361298_Credit Suisse

US is pressing Swiss bank Credit Suisse to plead guilty to helping wealthy Americans evade paying their taxes.

A Swiss newspaper NZZ am Sonntag reports that the US authorities are putting pressure on Swiss banking giant Credit Suisse to plead guilty to helping wealthy Americans hide untaxed money in Swiss bank accounts.

A source has told NZZ am Sonntag that US authorities had made “extreme” demands regarding potential fines and wanted the names of all U.S. citizens who had stashed away untaxed money in Credit Suisse accounts.

According to the Reuters, “Washington is asking for a guilty plea,” the Swiss newspaper quoted an unnamed source close to the bank as saying.

Reuters reports Credit Suisse is one of over a dozen Swiss banks under criminal investigation in the United States over whether and how they helped wealthy Americans dodge tax.

Pressure on Credit Suisse increased this week as one of its former employees pleaded guilty to helping US clients avoid taxes.

Swiss Finance Minister Eveline Widmer-Schlumpf met US Justice Minister Eric Holder in Washington on Friday to discuss the tax row, saying she sought fair and equal treatment of Swiss banks in the probe. No specific results of the meeting have been announced.
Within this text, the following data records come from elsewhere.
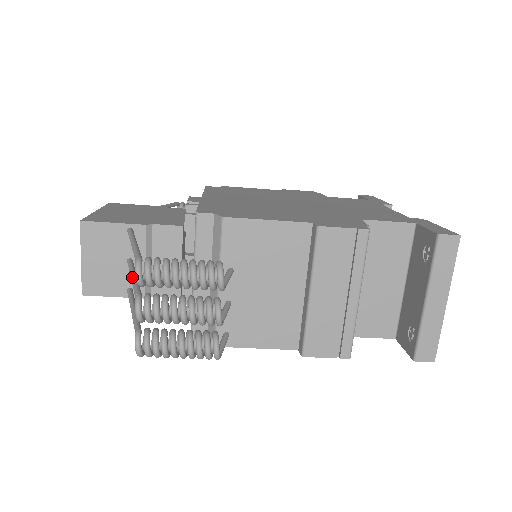
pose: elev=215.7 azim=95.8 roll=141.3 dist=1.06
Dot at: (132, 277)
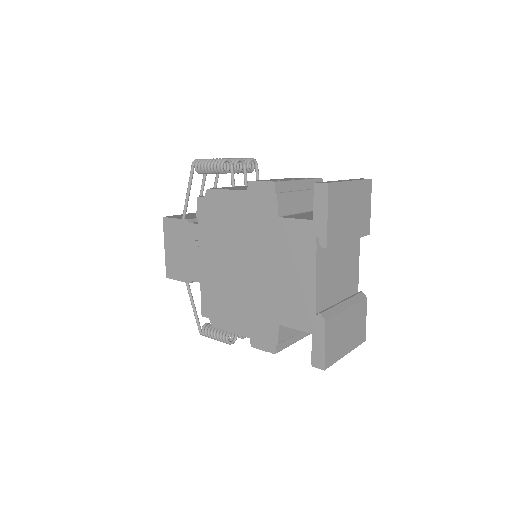
Dot at: occluded
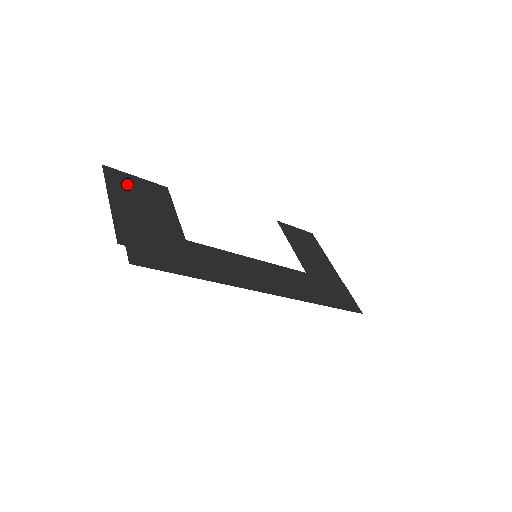
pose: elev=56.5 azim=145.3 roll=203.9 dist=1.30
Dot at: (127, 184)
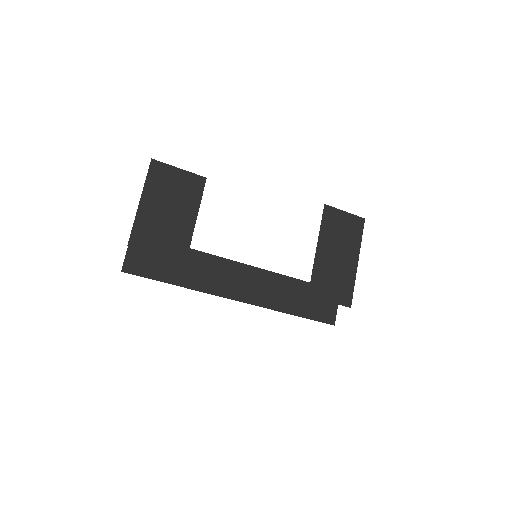
Dot at: (166, 179)
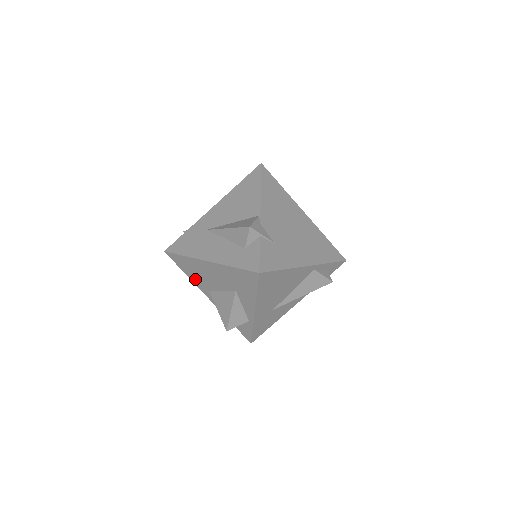
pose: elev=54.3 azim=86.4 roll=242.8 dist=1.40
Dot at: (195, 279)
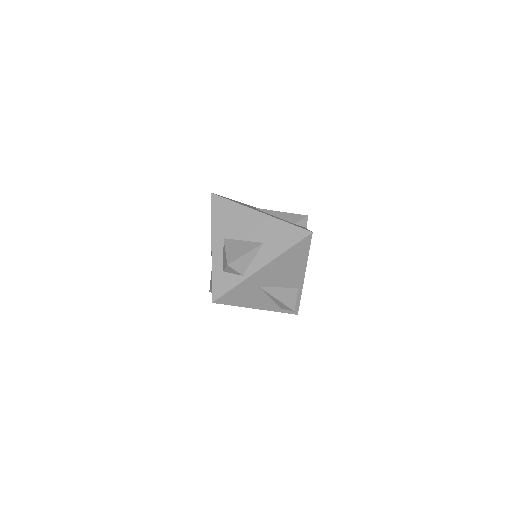
Dot at: (219, 224)
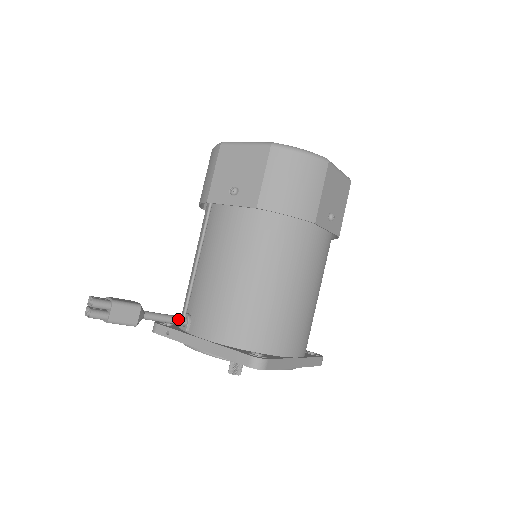
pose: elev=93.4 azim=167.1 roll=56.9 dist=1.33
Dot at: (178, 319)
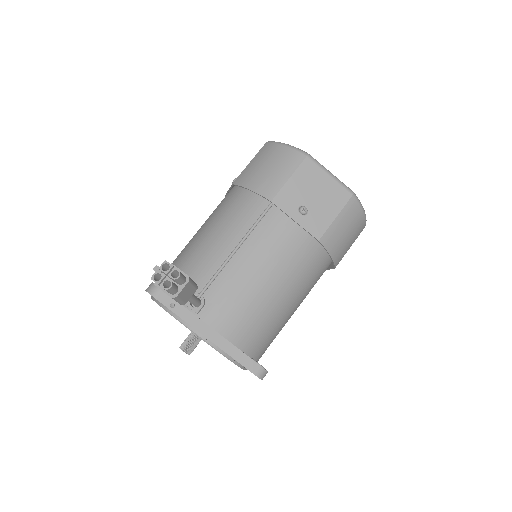
Dot at: (197, 300)
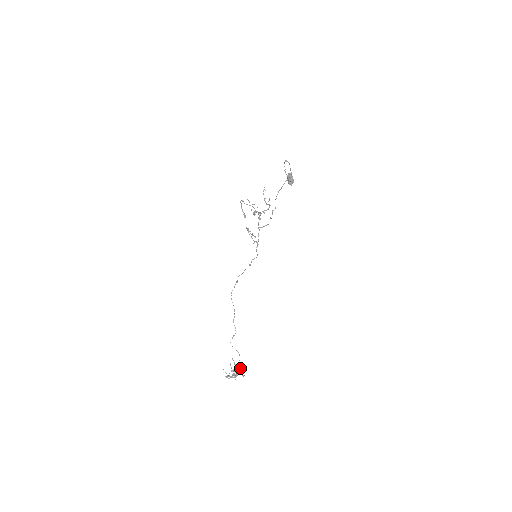
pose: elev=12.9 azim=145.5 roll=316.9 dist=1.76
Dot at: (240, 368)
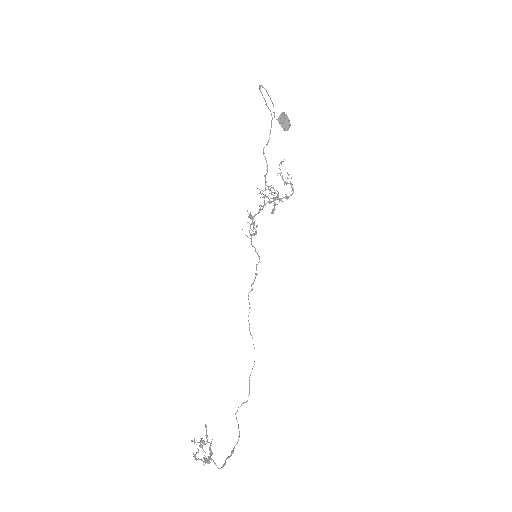
Dot at: occluded
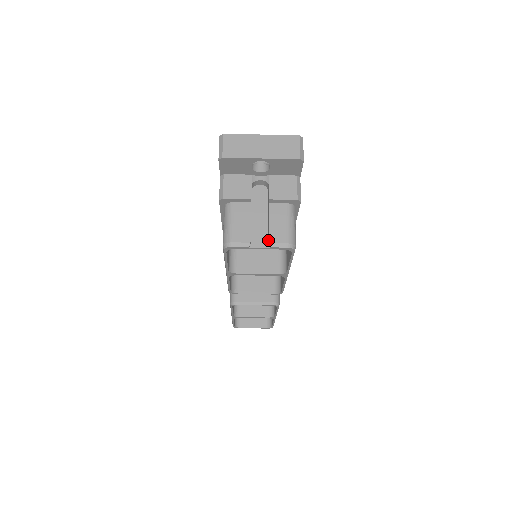
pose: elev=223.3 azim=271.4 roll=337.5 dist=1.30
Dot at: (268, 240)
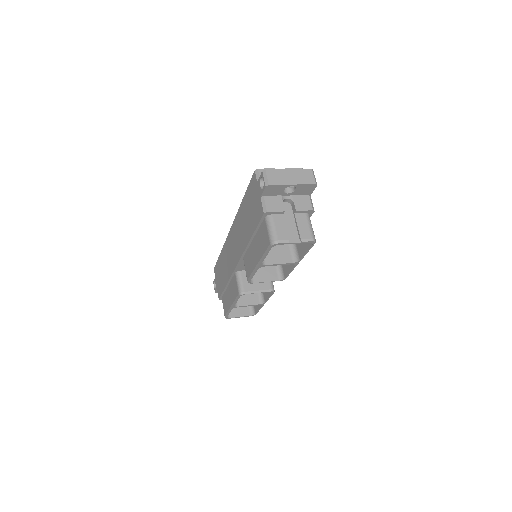
Dot at: (299, 237)
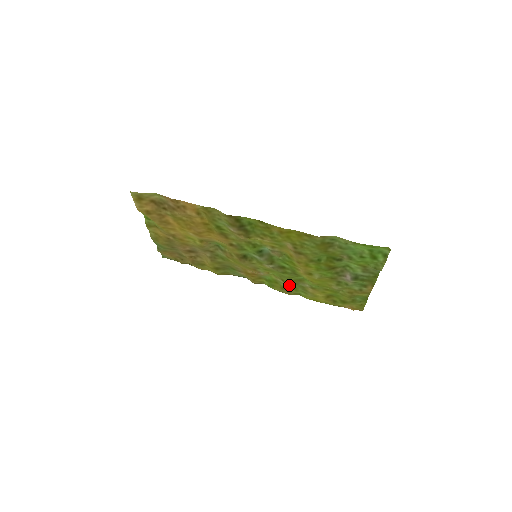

Swiss bank secrecy laws bar banks from revealing the names of account holders, but Swiss authorities made an exception in 2009 when they handed over data on US clients of Credit Suisse’s national rival UBS to US authorities to stop them issuing an indictment against the bank.

The Credit Suisse spokesman declined to comment on this report too.

Switzerland’s private bank UBS has admitted to helping US taxpayers evade taxes and paid a $780 million fine in 2009.

Recently, a Senate subcommittee investigation has accused Credit Suisse of employing secretive methods to hide the accounts of 22,000 rich Americans holding an estimated $12 billion in assets from US authorities so they could avoid paying taxes.

According to a study by Richard Cebula and Edgar Feige entitled “America’s Underground Economy: Measuring the Size, Growth and Determinants of Income Tax Evasion in the US”, 18-19% of total reportable income “is not properly reported to the IRS (Internal Revenue Service), giving rise to a ‘tax gap’ approaching $500 billion dollars.”